On peut dire de l'État qu'il a quelque chose de Cyrano. Son long nez trempe partout dans nos affaires personnelles. De nos jours, l'État a le grand défaut de vouloir se mêler un peu trop de ce qui ne le regarde pas et de ne pas se mêler assez de ce qui le regarde.
Quant à la monnaie, inutile de vous dire qu'on ne la trouve pas partout. Tout le monde, y compris l'État, nous en demande, et bien peu nous en offrent. Entre l'offre et la demande, le divorce est complet.
L'État. Les uns se l'imaginent gendarme; les autres, patriarche. À tort ou à raison, le contribuable se dit: "Qu'en sa qualité de gendarme, l'État nous permette de vivre; et s'il n'a pas le courage de sévir contre ceux qui nous empêchent de vivre, eh bien! qu'en sa qualité de patriarche, il nous fasse vivre."
Devant une gendarmerie plus ou moins consciente de ses devoirs et de ses responsabilités, de plus en plus nombreux sont les adeptes du paternalisme d'État.
Même si nous en restons à l'État-gendarme, l'État, comme tel, a des pouvoirs sur et des devoirs envers la monnaie. De même qu'un gendarme "up-to-date" peut être appelé à surveiller la circulation au coin des rues, pour éviter les embouteillages qui entravent la course des véhicules et la marche des piétons; ainsi l'État doit surveiller l'instrument monétaire et voir à ce qu'il n'entrave pas la libre circulation des richesses. Il doit de plus adopter les mesures législatives qui s'imposent pour sauvegarder et protéger la valeur ou le pouvoir d'achat, intérieur et extérieur, de SA monnaie.
Nous disons SA monnaie, car un État qui n'exerce pas sa souveraineté monétaire est un souverain sans royaume.

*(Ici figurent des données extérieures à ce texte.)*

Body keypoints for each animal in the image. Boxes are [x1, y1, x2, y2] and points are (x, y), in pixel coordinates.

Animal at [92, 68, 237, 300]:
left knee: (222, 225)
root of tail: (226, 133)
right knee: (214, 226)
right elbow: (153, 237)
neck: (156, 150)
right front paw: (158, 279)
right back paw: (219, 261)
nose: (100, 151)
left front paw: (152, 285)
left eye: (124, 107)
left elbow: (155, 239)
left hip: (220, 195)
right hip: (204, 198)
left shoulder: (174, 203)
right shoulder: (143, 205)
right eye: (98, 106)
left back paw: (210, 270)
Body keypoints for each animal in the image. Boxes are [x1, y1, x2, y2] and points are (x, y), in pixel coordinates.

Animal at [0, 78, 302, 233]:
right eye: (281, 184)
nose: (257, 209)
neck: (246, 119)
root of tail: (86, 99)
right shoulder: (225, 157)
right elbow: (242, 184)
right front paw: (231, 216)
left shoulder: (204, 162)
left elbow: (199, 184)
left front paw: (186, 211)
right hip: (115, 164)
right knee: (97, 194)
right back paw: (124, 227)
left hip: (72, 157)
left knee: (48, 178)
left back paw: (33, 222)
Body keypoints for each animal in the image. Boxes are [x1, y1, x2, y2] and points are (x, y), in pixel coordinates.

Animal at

État, te disons-nous, sois, non seulement en droit mais en fait, maître de ta monnaie, sinon tu seras l'esclave de l'Argent. Entre le blé, les chaussures et le travail de l'homme, ne l'oublie jamais, s'interpose constamment l'instrument monétaire. La monnaie, c'est le point de contact, le trait d'union qui les relie tous. Permets au producteur de produire, au consommateur de consommer, à l'épargnant de thésauriser, au débiteur de s'endetter et au capital de s'édifier.
La monnaie n'est pas partout, mais en demande partout, indispensable partout. Sur elle pivote les échanges et, en un mot, toute notre vie économique.

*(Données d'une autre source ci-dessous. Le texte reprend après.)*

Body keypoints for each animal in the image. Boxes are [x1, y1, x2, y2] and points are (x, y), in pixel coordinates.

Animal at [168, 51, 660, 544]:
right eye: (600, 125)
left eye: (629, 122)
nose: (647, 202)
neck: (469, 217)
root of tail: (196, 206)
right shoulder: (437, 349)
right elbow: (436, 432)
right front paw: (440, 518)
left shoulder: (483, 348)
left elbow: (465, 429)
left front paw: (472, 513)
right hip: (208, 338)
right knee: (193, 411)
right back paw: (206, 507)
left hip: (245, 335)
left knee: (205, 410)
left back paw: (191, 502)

La monnaie peut être deux choses: marchandise ou symbole.
Si elle est marchandise (métaux précieux) , la souveraineté de l'État sera purement symbolique, puisque la monnaie tire alors sa valeur d'elle-même. Si elle est symbole (papier, écritures) , la souveraineté de l'État devra s'imprégner de réalisme, puisque la monnaie n'a alors qu'une valeur conférée. L'État doit se rendre responsable de la valeur conférée à l'argent; donc, sinon faire lui-même, au moins surveiller les émissions, en déterminer le volume, prendre des initiatives, diriger dans une certaine mesure.